Newswire: 5/30/20

  • Call it the “reverse boomerang” effect: A growing number of older adults are moving in with their adult kids, often for financial reasons. This phenomenon is only going to continue rising as more Boomers reach the end of their working lives without retirement savings. (The New York Times)
    • NH: The vast majority of intergenerational households consist of Millennials living with their parents. But the number of parents moving in with their adult children has also risen since the 90s. Out of all intergenerational households, 14% are parents living in their adult children’s homes. This share was only 7% in 1995. Yes the share is small, but it is rising.
    • The NYT attributes this to the shrinking wealth of today’s elderly. If you read my piece last week, you know that late-wave Boomers have measly retirement savings. 55% of 55-64-year olds have less than $10K put away for retirement. Moving in with their children may be the only way they can pay the bills. See “Boomers Are Way Behind on Retirement Savings.”

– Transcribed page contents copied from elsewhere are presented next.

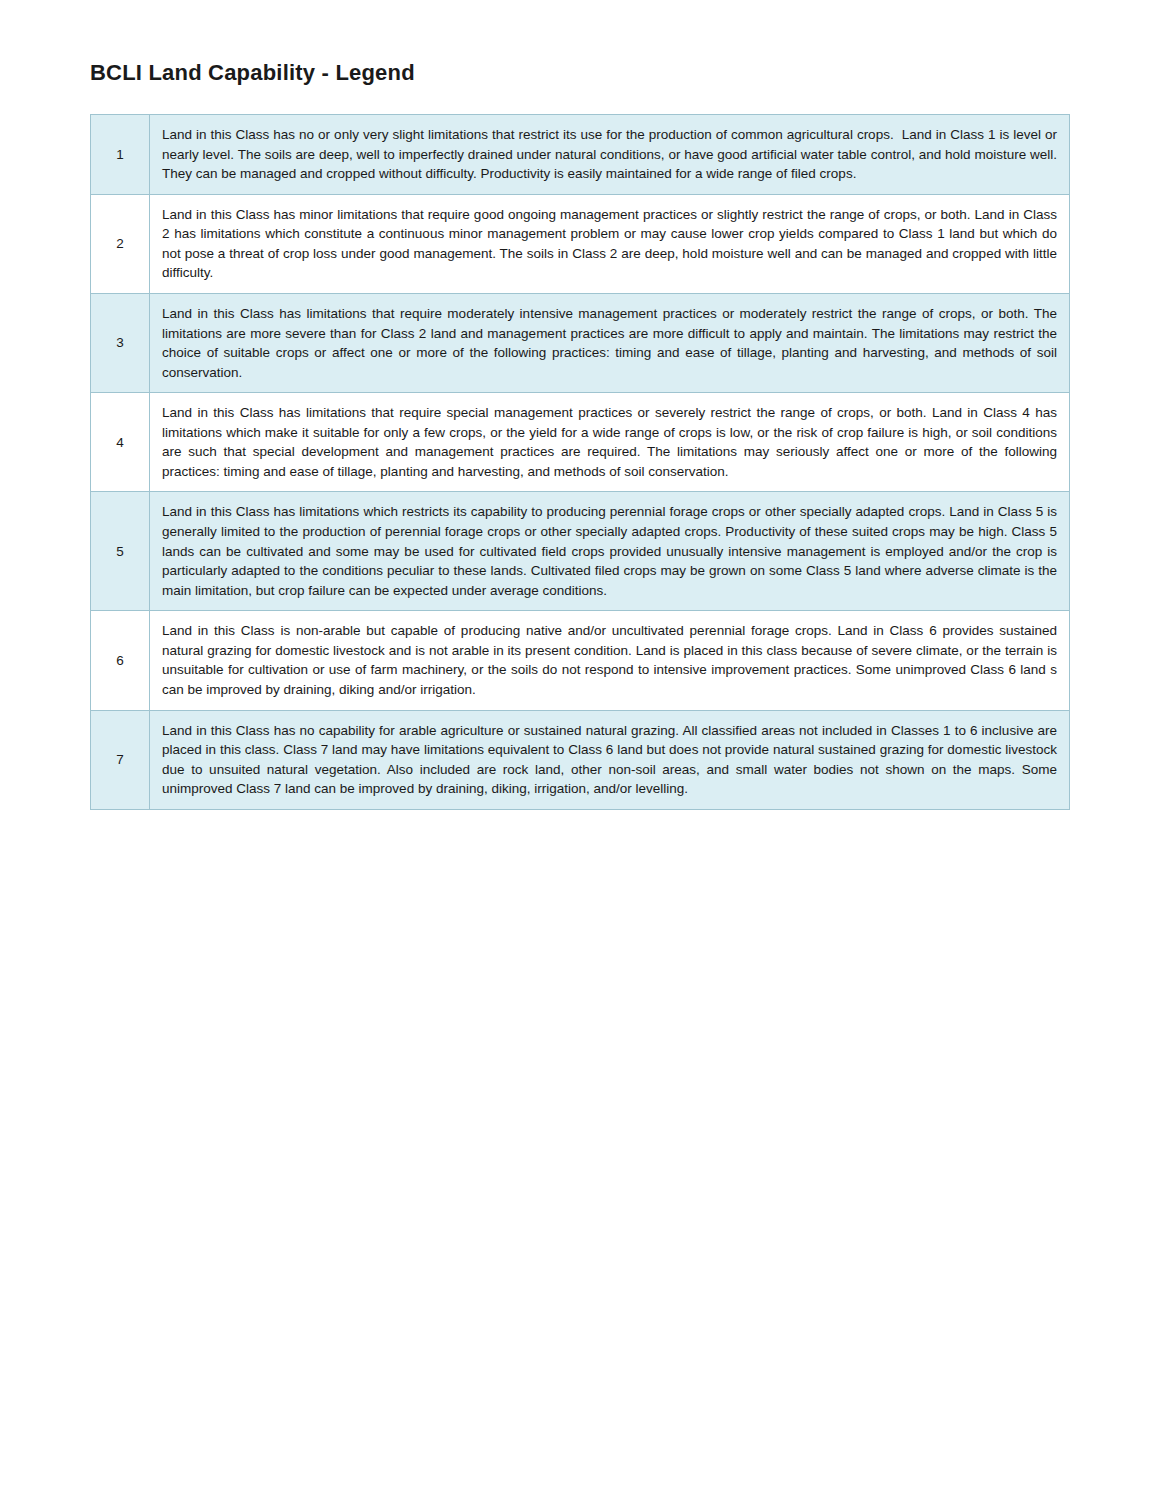BCLI Land Capability - Legend
| 1 | Land in this Class has no or only very slight limitations that restrict its use for the production of common agricultural crops. Land in Class 1 is level or nearly level. The soils are deep, well to imperfectly drained under natural conditions, or have good artificial water table control, and hold moisture well. They can be managed and cropped without difficulty. Productivity is easily maintained for a wide range of filed crops. |
| 2 | Land in this Class has minor limitations that require good ongoing management practices or slightly restrict the range of crops, or both. Land in Class 2 has limitations which constitute a continuous minor management problem or may cause lower crop yields compared to Class 1 land but which do not pose a threat of crop loss under good management. The soils in Class 2 are deep, hold moisture well and can be managed and cropped with little difficulty. |
| 3 | Land in this Class has limitations that require moderately intensive management practices or moderately restrict the range of crops, or both. The limitations are more severe than for Class 2 land and management practices are more difficult to apply and maintain. The limitations may restrict the choice of suitable crops or affect one or more of the following practices: timing and ease of tillage, planting and harvesting, and methods of soil conservation. |
| 4 | Land in this Class has limitations that require special management practices or severely restrict the range of crops, or both. Land in Class 4 has limitations which make it suitable for only a few crops, or the yield for a wide range of crops is low, or the risk of crop failure is high, or soil conditions are such that special development and management practices are required. The limitations may seriously affect one or more of the following practices: timing and ease of tillage, planting and harvesting, and methods of soil conservation. |
| 5 | Land in this Class has limitations which restricts its capability to producing perennial forage crops or other specially adapted crops. Land in Class 5 is generally limited to the production of perennial forage crops or other specially adapted crops. Productivity of these suited crops may be high. Class 5 lands can be cultivated and some may be used for cultivated field crops provided unusually intensive management is employed and/or the crop is particularly adapted to the conditions peculiar to these lands. Cultivated filed crops may be grown on some Class 5 land where adverse climate is the main limitation, but crop failure can be expected under average conditions. |
| 6 | Land in this Class is non-arable but capable of producing native and/or uncultivated perennial forage crops. Land in Class 6 provides sustained natural grazing for domestic livestock and is not arable in its present condition. Land is placed in this class because of severe climate, or the terrain is unsuitable for cultivation or use of farm machinery, or the soils do not respond to intensive improvement practices. Some unimproved Class 6 land s can be improved by draining, diking and/or irrigation. |
| 7 | Land in this Class has no capability for arable agriculture or sustained natural grazing. All classified areas not included in Classes 1 to 6 inclusive are placed in this class. Class 7 land may have limitations equivalent to Class 6 land but does not provide natural sustained grazing for domestic livestock due to unsuited natural vegetation. Also included are rock land, other non-soil areas, and small water bodies not shown on the maps. Some unimproved Class 7 land can be improved by draining, diking, irrigation, and/or levelling. |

    • While money is most certainly a driver, the NYT misses another reason more parents are living with their children… the demise of the nuclear family. Rising rates of separation and divorce over the last several decades have created a lot more single seniors living alone--and a lot more young single parents (typically young women) raising children alone. Both single seniors and young single parents can both help each other by sharing the same home. In this case, moving into the adult child's home wasn’t primarily about the money but about helping to repair the broken family unit. See “The Grandparent Generation.”

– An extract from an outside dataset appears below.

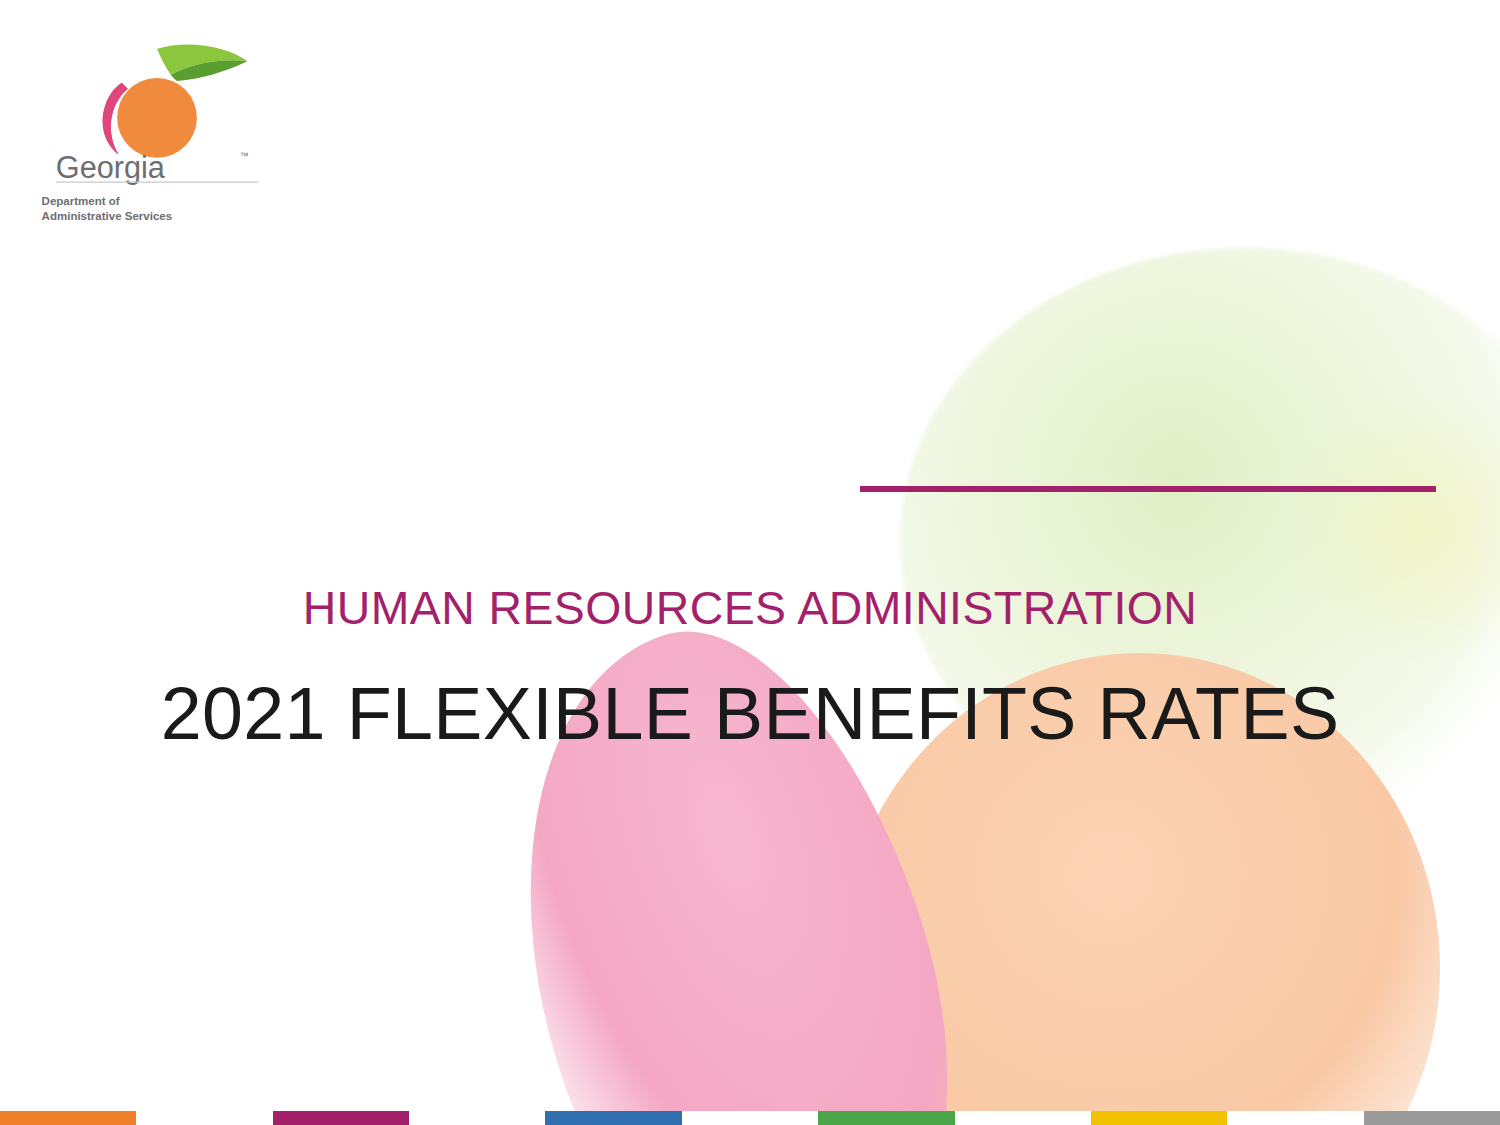Georgia ™
Department of
Administrative Services
HUMAN RESOURCES ADMINISTRATION
2021 FLEXIBLE BENEFITS RATES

    • Of course none of this could be possible without the high level of personal comfort between Millennials and Boomers. Back in the 80s, few Boomers--no matter how desperate their situation--were willing to move in with their GI parents. But today, many Boomers and Millennials not only get along but enjoy each other's company. Today, parents and grown children moving in together is losing their stigma. Indeed, it is on its way to becoming a new norm.

DID YOU KNOW?

Everybody’s Got to Learn Inside. With schools closed during the pandemic, kids and teens have gone from learning in classrooms to learning on Zoom. And according to The Wall Street Journal, adults are joining them there. Demand for online adult education has gone through the roof in recent weeks, with cooped-up learners flocking to websites like Skillshare, Coursera, and Udemy. The number of daily viewers and minutes spent on Skillshare, which offers paid video lessons, have more than tripled compared to last year. Enrollment for Coursera’s classes are up 600%, while enrollment on Udemy has quadrupled. The surge in new visitors has been about evenly split between those learning for professional reasons and for fun. The subject that has seen the biggest rise in enrollment on Udemy is technical drawing (up 900%), followed by a mix of subjects including Pilates, the ukelele, and Microsoft Teams. Courses without teachers are thriving, too: Duolingo and Codecademy have also seen their numbers double since March.